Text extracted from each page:

* * * *

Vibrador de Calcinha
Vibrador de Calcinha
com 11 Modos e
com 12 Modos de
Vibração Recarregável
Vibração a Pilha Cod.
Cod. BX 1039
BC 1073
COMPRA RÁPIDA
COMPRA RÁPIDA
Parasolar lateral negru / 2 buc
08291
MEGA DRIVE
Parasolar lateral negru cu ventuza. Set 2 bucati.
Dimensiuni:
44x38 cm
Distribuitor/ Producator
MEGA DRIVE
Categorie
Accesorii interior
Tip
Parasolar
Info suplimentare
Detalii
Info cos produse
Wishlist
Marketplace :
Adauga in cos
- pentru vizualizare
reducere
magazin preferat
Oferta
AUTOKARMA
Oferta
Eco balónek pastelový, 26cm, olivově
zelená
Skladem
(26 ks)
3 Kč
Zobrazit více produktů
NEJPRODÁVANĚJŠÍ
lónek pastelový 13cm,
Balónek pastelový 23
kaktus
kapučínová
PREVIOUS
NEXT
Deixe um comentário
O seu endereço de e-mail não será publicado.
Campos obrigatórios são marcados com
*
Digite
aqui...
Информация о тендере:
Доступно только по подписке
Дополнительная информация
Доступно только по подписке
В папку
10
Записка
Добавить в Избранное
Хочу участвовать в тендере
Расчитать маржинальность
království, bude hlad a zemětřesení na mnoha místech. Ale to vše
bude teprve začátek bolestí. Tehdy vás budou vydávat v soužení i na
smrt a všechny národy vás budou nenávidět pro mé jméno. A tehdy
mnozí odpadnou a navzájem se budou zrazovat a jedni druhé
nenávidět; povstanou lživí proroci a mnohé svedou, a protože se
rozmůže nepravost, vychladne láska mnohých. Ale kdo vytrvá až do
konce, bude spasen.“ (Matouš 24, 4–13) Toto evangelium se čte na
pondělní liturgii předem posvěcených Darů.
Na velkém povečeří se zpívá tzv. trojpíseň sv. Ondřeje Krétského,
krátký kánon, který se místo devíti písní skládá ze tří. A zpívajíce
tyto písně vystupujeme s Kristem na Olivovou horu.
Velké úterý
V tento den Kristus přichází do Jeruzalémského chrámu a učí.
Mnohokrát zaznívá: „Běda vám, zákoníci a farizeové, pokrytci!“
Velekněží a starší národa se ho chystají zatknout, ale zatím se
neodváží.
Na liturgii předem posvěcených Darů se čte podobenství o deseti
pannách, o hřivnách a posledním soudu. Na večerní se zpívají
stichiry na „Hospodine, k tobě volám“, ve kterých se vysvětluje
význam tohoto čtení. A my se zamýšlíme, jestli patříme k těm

* * * *

** Work item **
Put the lines of the material into a numbered list, leaving out any blank lines. Begin at the first line of the material and stop after the line that contains "mnozí odpadnou a".

** Solution for this exercise **
1. Vibrador de Calcinha
2. Vibrador de Calcinha
3. com 11 Modos e
4. com 12 Modos de
5. Vibração Recarregável
6. Vibração a Pilha Cod.
7. Cod. BX 1039
8. BC 1073
9. COMPRA RÁPIDA
10. COMPRA RÁPIDA
11. Parasolar lateral negru / 2 buc
12. 08291
13. MEGA DRIVE
14. Parasolar lateral negru cu ventuza. Set 2 bucati.
15. Dimensiuni:
16. 44x38 cm
17. Distribuitor/ Producator
18. MEGA DRIVE
19. Categorie
20. Accesorii interior
21. Tip
22. Parasolar
23. Info suplimentare
24. Detalii
25. Info cos produse
26. Wishlist
27. Marketplace :
28. Adauga in cos
29. - pentru vizualizare
30. reducere
31. magazin preferat
32. Oferta
33. AUTOKARMA
34. Oferta
35. Eco balónek pastelový, 26cm, olivově
36. zelená
37. Skladem
38. (26 ks)
39. 3 Kč
40. Zobrazit více produktů
41. NEJPRODÁVANĚJŠÍ
42. lónek pastelový 13cm,
43. Balónek pastelový 23
44. kaktus
45. kapučínová
46. PREVIOUS
47. NEXT
48. Deixe um comentário
49. O seu endereço de e-mail não será publicado.
50. Campos obrigatórios são marcados com
51. *
52. Digite
53. aqui...
54. Информация о тендере:
55. Доступно только по подписке
56. Дополнительная информация
57. Доступно только по подписке
58. В папку
59. 10
60. Записка
61. Добавить в Избранное
62. Хочу участвовать в тендере
63. Расчитать маржинальность
64. království, bude hlad a zemětřesení na mnoha místech. Ale to vše
65. bude teprve začátek bolestí. Tehdy vás budou vydávat v soužení i na
66. smrt a všechny národy vás budou nenávidět pro mé jméno. A tehdy
67. mnozí odpadnou a navzájem se budou zrazovat a jedni druhé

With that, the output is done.